**DIRECTIONS FOR THIS TASK:** The records below must be copied in full; omit the images.

INPUT below:

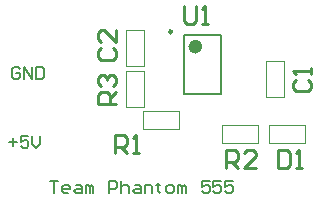
<source format=gto>
G04*
G04 #@! TF.GenerationSoftware,Altium Limited,Altium Designer,18.1.7 (191)*
G04*
G04 Layer_Color=65535*
%FSLAX25Y25*%
%MOIN*%
G70*
G01*
G75*
%ADD10C,0.00984*%
%ADD11C,0.02362*%
%ADD12C,0.00787*%
%ADD13C,0.00394*%
%ADD14C,0.01000*%
D10*
X64567Y65965D02*
G03*
X64567Y65965I-492J0D01*
G01*
D11*
X73622Y61024D02*
G03*
X73622Y61024I-1181J0D01*
G01*
D12*
X68504Y45276D02*
Y64961D01*
X81102Y45276D02*
Y64961D01*
X68504D02*
X81102D01*
X68504Y45276D02*
X81102D01*
X14041Y53673D02*
X13385Y54329D01*
X12073D01*
X11417Y53673D01*
Y51050D01*
X12073Y50394D01*
X13385D01*
X14041Y51050D01*
Y52362D01*
X12729D01*
X15353Y50394D02*
Y54329D01*
X17977Y50394D01*
Y54329D01*
X19289D02*
Y50394D01*
X21257D01*
X21913Y51050D01*
Y53673D01*
X21257Y54329D01*
X19289D01*
X10236Y29133D02*
X12860D01*
X11548Y30445D02*
Y27821D01*
X16796Y31101D02*
X14172D01*
Y29133D01*
X15484Y29789D01*
X16140D01*
X16796Y29133D01*
Y27821D01*
X16140Y27165D01*
X14828D01*
X14172Y27821D01*
X18108Y31101D02*
Y28477D01*
X19420Y27165D01*
X20731Y28477D01*
Y31101D01*
X24016Y16140D02*
X26640D01*
X25328D01*
Y12205D01*
X29919D02*
X28607D01*
X27951Y12861D01*
Y14173D01*
X28607Y14829D01*
X29919D01*
X30575Y14173D01*
Y13517D01*
X27951D01*
X32543Y14829D02*
X33855D01*
X34511Y14173D01*
Y12205D01*
X32543D01*
X31887Y12861D01*
X32543Y13517D01*
X34511D01*
X35823Y12205D02*
Y14829D01*
X36479D01*
X37135Y14173D01*
Y12205D01*
Y14173D01*
X37791Y14829D01*
X38447Y14173D01*
Y12205D01*
X43694D02*
Y16140D01*
X45662D01*
X46318Y15484D01*
Y14173D01*
X45662Y13517D01*
X43694D01*
X47630Y16140D02*
Y12205D01*
Y14173D01*
X48286Y14829D01*
X49598D01*
X50254Y14173D01*
Y12205D01*
X52222Y14829D02*
X53534D01*
X54190Y14173D01*
Y12205D01*
X52222D01*
X51566Y12861D01*
X52222Y13517D01*
X54190D01*
X55502Y12205D02*
Y14829D01*
X57469D01*
X58126Y14173D01*
Y12205D01*
X60093Y15484D02*
Y14829D01*
X59437D01*
X60749D01*
X60093D01*
Y12861D01*
X60749Y12205D01*
X63373D02*
X64685D01*
X65341Y12861D01*
Y14173D01*
X64685Y14829D01*
X63373D01*
X62717Y14173D01*
Y12861D01*
X63373Y12205D01*
X66653D02*
Y14829D01*
X67309D01*
X67965Y14173D01*
Y12205D01*
Y14173D01*
X68621Y14829D01*
X69277Y14173D01*
Y12205D01*
X77148Y16140D02*
X74524D01*
Y14173D01*
X75836Y14829D01*
X76492D01*
X77148Y14173D01*
Y12861D01*
X76492Y12205D01*
X75180D01*
X74524Y12861D01*
X81084Y16140D02*
X78460D01*
Y14173D01*
X79772Y14829D01*
X80428D01*
X81084Y14173D01*
Y12861D01*
X80428Y12205D01*
X79116D01*
X78460Y12861D01*
X85020Y16140D02*
X82396D01*
Y14173D01*
X83708Y14829D01*
X84364D01*
X85020Y14173D01*
Y12861D01*
X84364Y12205D01*
X83052D01*
X82396Y12861D01*
D13*
X97000Y34890D02*
X109000D01*
Y28890D02*
Y34890D01*
X97000Y28890D02*
X109000D01*
X97000D02*
Y34890D01*
X93402Y28890D02*
Y34890D01*
X81402D02*
X93402D01*
X81402Y28890D02*
Y34890D01*
Y28890D02*
X93402D01*
X49362Y52850D02*
X55362D01*
X49362Y40850D02*
Y52850D01*
Y40850D02*
X55362D01*
Y52850D01*
X55024Y33614D02*
Y39614D01*
Y33614D02*
X67024D01*
Y39614D01*
X55024D02*
X67024D01*
X49362Y66630D02*
X55362D01*
X49362Y54630D02*
Y66630D01*
Y54630D02*
X55362D01*
Y66630D01*
X95819Y56394D02*
X101819D01*
X95819Y44394D02*
Y56394D01*
Y44394D02*
X101819D01*
Y56394D01*
D14*
X68504Y74502D02*
Y69504D01*
X69504Y68504D01*
X71503D01*
X72503Y69504D01*
Y74502D01*
X74502Y68504D02*
X76501D01*
X75502D01*
Y74502D01*
X74502Y73502D01*
X100000Y26471D02*
Y20472D01*
X102999D01*
X103999Y21472D01*
Y25471D01*
X102999Y26471D01*
X100000D01*
X105998Y20472D02*
X107997D01*
X106998D01*
Y26471D01*
X105998Y25471D01*
X82677Y20472D02*
Y26471D01*
X85676D01*
X86676Y25471D01*
Y23471D01*
X85676Y22472D01*
X82677D01*
X84676D02*
X86676Y20472D01*
X92674D02*
X88675D01*
X92674Y24471D01*
Y25471D01*
X91674Y26471D01*
X89675D01*
X88675Y25471D01*
X46063Y41732D02*
X40065D01*
Y44731D01*
X41065Y45731D01*
X43064D01*
X44064Y44731D01*
Y41732D01*
Y43732D02*
X46063Y45731D01*
X41065Y47730D02*
X40065Y48730D01*
Y50729D01*
X41065Y51729D01*
X42064D01*
X43064Y50729D01*
Y49730D01*
Y50729D01*
X44064Y51729D01*
X45063D01*
X46063Y50729D01*
Y48730D01*
X45063Y47730D01*
X45669Y25591D02*
Y31589D01*
X48668D01*
X49668Y30589D01*
Y28590D01*
X48668Y27590D01*
X45669D01*
X47669D02*
X49668Y25591D01*
X51667D02*
X53667D01*
X52667D01*
Y31589D01*
X51667Y30589D01*
X41065Y60692D02*
X40065Y59692D01*
Y57693D01*
X41065Y56693D01*
X45063D01*
X46063Y57693D01*
Y59692D01*
X45063Y60692D01*
X46063Y66690D02*
Y62691D01*
X42064Y66690D01*
X41065D01*
X40065Y65690D01*
Y63691D01*
X41065Y62691D01*
X106025Y50062D02*
X105026Y49062D01*
Y47063D01*
X106025Y46063D01*
X110024D01*
X111024Y47063D01*
Y49062D01*
X110024Y50062D01*
X111024Y52061D02*
Y54060D01*
Y53061D01*
X105026D01*
X106025Y52061D01*
M02*

</source>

End of INPUT.

**TASK SOLUTION:**
<source format=gto>
G04*
G04 #@! TF.GenerationSoftware,Altium Limited,Altium Designer,18.1.7 (191)*
G04*
G04 Layer_Color=65535*
%FSLAX25Y25*%
%MOIN*%
G70*
G01*
G75*
%ADD10C,0.00984*%
%ADD11C,0.02362*%
%ADD12C,0.00787*%
%ADD13C,0.00394*%
%ADD14C,0.01000*%
D10*
X64567Y65965D02*
G03*
X64567Y65965I-492J0D01*
G01*
D11*
X73622Y61024D02*
G03*
X73622Y61024I-1181J0D01*
G01*
D12*
X68504Y45276D02*
Y64961D01*
X81102Y45276D02*
Y64961D01*
X68504D02*
X81102D01*
X68504Y45276D02*
X81102D01*
X14041Y53673D02*
X13385Y54329D01*
X12073D01*
X11417Y53673D01*
Y51050D01*
X12073Y50394D01*
X13385D01*
X14041Y51050D01*
Y52362D01*
X12729D01*
X15353Y50394D02*
Y54329D01*
X17977Y50394D01*
Y54329D01*
X19289D02*
Y50394D01*
X21257D01*
X21913Y51050D01*
Y53673D01*
X21257Y54329D01*
X19289D01*
X10236Y29133D02*
X12860D01*
X11548Y30445D02*
Y27821D01*
X16796Y31101D02*
X14172D01*
Y29133D01*
X15484Y29789D01*
X16140D01*
X16796Y29133D01*
Y27821D01*
X16140Y27165D01*
X14828D01*
X14172Y27821D01*
X18108Y31101D02*
Y28477D01*
X19420Y27165D01*
X20731Y28477D01*
Y31101D01*
X24016Y16140D02*
X26640D01*
X25328D01*
Y12205D01*
X29919D02*
X28607D01*
X27951Y12861D01*
Y14173D01*
X28607Y14829D01*
X29919D01*
X30575Y14173D01*
Y13517D01*
X27951D01*
X32543Y14829D02*
X33855D01*
X34511Y14173D01*
Y12205D01*
X32543D01*
X31887Y12861D01*
X32543Y13517D01*
X34511D01*
X35823Y12205D02*
Y14829D01*
X36479D01*
X37135Y14173D01*
Y12205D01*
Y14173D01*
X37791Y14829D01*
X38447Y14173D01*
Y12205D01*
X43694D02*
Y16140D01*
X45662D01*
X46318Y15484D01*
Y14173D01*
X45662Y13517D01*
X43694D01*
X47630Y16140D02*
Y12205D01*
Y14173D01*
X48286Y14829D01*
X49598D01*
X50254Y14173D01*
Y12205D01*
X52222Y14829D02*
X53534D01*
X54190Y14173D01*
Y12205D01*
X52222D01*
X51566Y12861D01*
X52222Y13517D01*
X54190D01*
X55502Y12205D02*
Y14829D01*
X57469D01*
X58126Y14173D01*
Y12205D01*
X60093Y15484D02*
Y14829D01*
X59437D01*
X60749D01*
X60093D01*
Y12861D01*
X60749Y12205D01*
X63373D02*
X64685D01*
X65341Y12861D01*
Y14173D01*
X64685Y14829D01*
X63373D01*
X62717Y14173D01*
Y12861D01*
X63373Y12205D01*
X66653D02*
Y14829D01*
X67309D01*
X67965Y14173D01*
Y12205D01*
Y14173D01*
X68621Y14829D01*
X69277Y14173D01*
Y12205D01*
X77148Y16140D02*
X74524D01*
Y14173D01*
X75836Y14829D01*
X76492D01*
X77148Y14173D01*
Y12861D01*
X76492Y12205D01*
X75180D01*
X74524Y12861D01*
X81084Y16140D02*
X78460D01*
Y14173D01*
X79772Y14829D01*
X80428D01*
X81084Y14173D01*
Y12861D01*
X80428Y12205D01*
X79116D01*
X78460Y12861D01*
X85020Y16140D02*
X82396D01*
Y14173D01*
X83708Y14829D01*
X84364D01*
X85020Y14173D01*
Y12861D01*
X84364Y12205D01*
X83052D01*
X82396Y12861D01*
D13*
X97000Y34890D02*
X109000D01*
Y28890D02*
Y34890D01*
X97000Y28890D02*
X109000D01*
X97000D02*
Y34890D01*
X93402Y28890D02*
Y34890D01*
X81402D02*
X93402D01*
X81402Y28890D02*
Y34890D01*
Y28890D02*
X93402D01*
X49362Y52850D02*
X55362D01*
X49362Y40850D02*
Y52850D01*
Y40850D02*
X55362D01*
Y52850D01*
X55024Y33614D02*
Y39614D01*
Y33614D02*
X67024D01*
Y39614D01*
X55024D02*
X67024D01*
X49362Y66630D02*
X55362D01*
X49362Y54630D02*
Y66630D01*
Y54630D02*
X55362D01*
Y66630D01*
X95819Y56394D02*
X101819D01*
X95819Y44394D02*
Y56394D01*
Y44394D02*
X101819D01*
Y56394D01*
D14*
X68504Y74502D02*
Y69504D01*
X69504Y68504D01*
X71503D01*
X72503Y69504D01*
Y74502D01*
X74502Y68504D02*
X76501D01*
X75502D01*
Y74502D01*
X74502Y73502D01*
X100000Y26471D02*
Y20472D01*
X102999D01*
X103999Y21472D01*
Y25471D01*
X102999Y26471D01*
X100000D01*
X105998Y20472D02*
X107997D01*
X106998D01*
Y26471D01*
X105998Y25471D01*
X82677Y20472D02*
Y26471D01*
X85676D01*
X86676Y25471D01*
Y23471D01*
X85676Y22472D01*
X82677D01*
X84676D02*
X86676Y20472D01*
X92674D02*
X88675D01*
X92674Y24471D01*
Y25471D01*
X91674Y26471D01*
X89675D01*
X88675Y25471D01*
X46063Y41732D02*
X40065D01*
Y44731D01*
X41065Y45731D01*
X43064D01*
X44064Y44731D01*
Y41732D01*
Y43732D02*
X46063Y45731D01*
X41065Y47730D02*
X40065Y48730D01*
Y50729D01*
X41065Y51729D01*
X42064D01*
X43064Y50729D01*
Y49730D01*
Y50729D01*
X44064Y51729D01*
X45063D01*
X46063Y50729D01*
Y48730D01*
X45063Y47730D01*
X45669Y25591D02*
Y31589D01*
X48668D01*
X49668Y30589D01*
Y28590D01*
X48668Y27590D01*
X45669D01*
X47669D02*
X49668Y25591D01*
X51667D02*
X53667D01*
X52667D01*
Y31589D01*
X51667Y30589D01*
X41065Y60692D02*
X40065Y59692D01*
Y57693D01*
X41065Y56693D01*
X45063D01*
X46063Y57693D01*
Y59692D01*
X45063Y60692D01*
X46063Y66690D02*
Y62691D01*
X42064Y66690D01*
X41065D01*
X40065Y65690D01*
Y63691D01*
X41065Y62691D01*
X106025Y50062D02*
X105026Y49062D01*
Y47063D01*
X106025Y46063D01*
X110024D01*
X111024Y47063D01*
Y49062D01*
X110024Y50062D01*
X111024Y52061D02*
Y54060D01*
Y53061D01*
X105026D01*
X106025Y52061D01*
M02*

</source>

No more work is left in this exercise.